Dan Simmons of the Institute for Energy Research (IER) today posts a stinging rebuke to the Natural Resources Defense Council’s attack on the American Legislative Exchange Council and the “Reliable, Safe and Affordable Power (RASP) Act.”
Quick background: RASP is a model bill for state lawmakers. It is likely to be considered this week at ALEC’s annual Washington, D.C. meeting. ALEC is the non-partisan association of state lawmakers dedicated to limited government, free markets, and federalism.
RASP instructs state agencies (1) not to prepare to implement EPA’s Clean Power Plan (CPP) until the rule’s legality has been fully resolved in courts, and (2) not to expend funds to execute a CPP implementation plan until committees of jurisdiction in the state legislature approve the plan.
The first of those restrictions is protection against government waste. The CPP is a legal mess, so it makes no sense for states to develop implementation plans until the judicial system resolves the many predictable legal controversies. The second restriction safeguards democracy by ensuring that state elected officials, not bureaucrats, have the final say in how the state implements the CPP in the unlikely event courts uphold the rule.
Yesterday, NRDC hosted a press conference call in which spokespersons for the group asserted that RASP would “paint states into a corner” and make it harder for them to shape their own policies, according to E&E News. NRDC’s point seems to be that if a state refuses to submit its own implementation plan, EPA will impose a federal plan without input from state officials.
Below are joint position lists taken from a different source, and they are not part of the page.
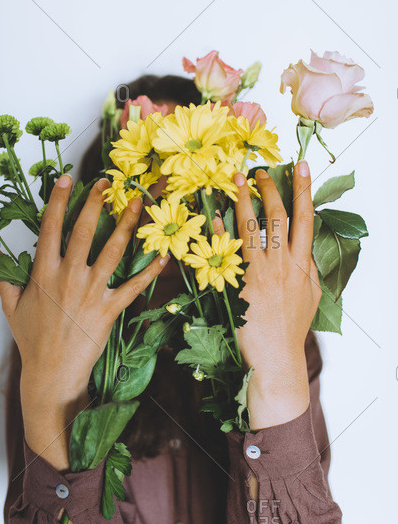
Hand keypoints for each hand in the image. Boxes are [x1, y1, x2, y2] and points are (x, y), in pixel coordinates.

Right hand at [0, 174, 169, 467]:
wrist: (52, 373)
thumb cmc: (32, 339)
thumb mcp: (11, 305)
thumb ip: (2, 273)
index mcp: (44, 273)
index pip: (50, 228)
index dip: (58, 200)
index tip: (66, 178)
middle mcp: (69, 277)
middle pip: (84, 231)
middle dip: (95, 202)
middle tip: (106, 182)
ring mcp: (92, 292)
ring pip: (113, 251)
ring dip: (127, 225)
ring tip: (137, 204)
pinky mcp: (110, 309)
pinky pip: (133, 287)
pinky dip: (150, 273)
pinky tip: (163, 257)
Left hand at [213, 161, 320, 429]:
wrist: (276, 357)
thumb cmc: (291, 328)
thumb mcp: (310, 296)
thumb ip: (307, 269)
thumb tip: (304, 249)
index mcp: (302, 264)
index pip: (305, 219)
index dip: (304, 190)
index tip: (302, 166)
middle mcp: (283, 263)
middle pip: (278, 215)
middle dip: (270, 187)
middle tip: (260, 169)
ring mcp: (260, 272)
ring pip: (252, 226)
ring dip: (244, 198)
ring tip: (237, 178)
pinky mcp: (239, 283)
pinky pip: (228, 248)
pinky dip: (221, 229)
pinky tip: (213, 213)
That threat is an empty suit. Unlike all previous EPA rules requiring states to adopt emission performance standards for “existing” stationary sources under §111(d) of the Clean Air Act, CPP performance standards cannot be achieved by requiring installation of specific control technologies at “designated facilities” — a power clearly within EPA’s jurisdiction.
Rather, the standards can be achieved only by enacting or amending state electricity laws and regulations. Only state lawmakers and agencies acting pursuant to state statutes have such authority. If states ‘just say no,’ EPA is out of luck. EPA cannot impose its own plan, because the agency has no authority to enact or amend state renewable energy requirements, generation fleet dispatch policies, or demand-reduction incentives like rebates for programmable thermostats.
What’s more, as attorney Peter Glaser points out, EPA can’t even threaten to punish the state with loss of highway funding, because the Clean Air Act does not authorize sanctions for failure to comply with §111(d).
Wonderful news, though it’s not the main point of this post. Simmons provides new evidence (new to me, anyway) that the CPP’s hypothetical climate impact is too tiny measure or verify.
As noted previously on this blog, Cato Institute scientists Patrick Michaels and Chip Knappenberger, using MAGICC, a climate model developed with EPA support, estimate the CPP will avert less than 0.02°C of global warming by 2100. Simmons quotes the two scientists on the CPP’s insignificance as climate policy: “We’re not even sure how to put such a small number into practical terms, because, basically, the number is so small as to be undetectable.”
Simmons goes on to document that, at least with current observational technology, the CPP’s hypothetical climate impact is too small to be measured.
To further put 0.02°C in context, in the National Oceanographic and Atmospheric Administration’s (NOAA) temperature estimates of the whole earth have the margin of error is +/- 0.07°C. In other words, the impact of this regulation is less than a third of NOAA’s ability to reliably measure temperature.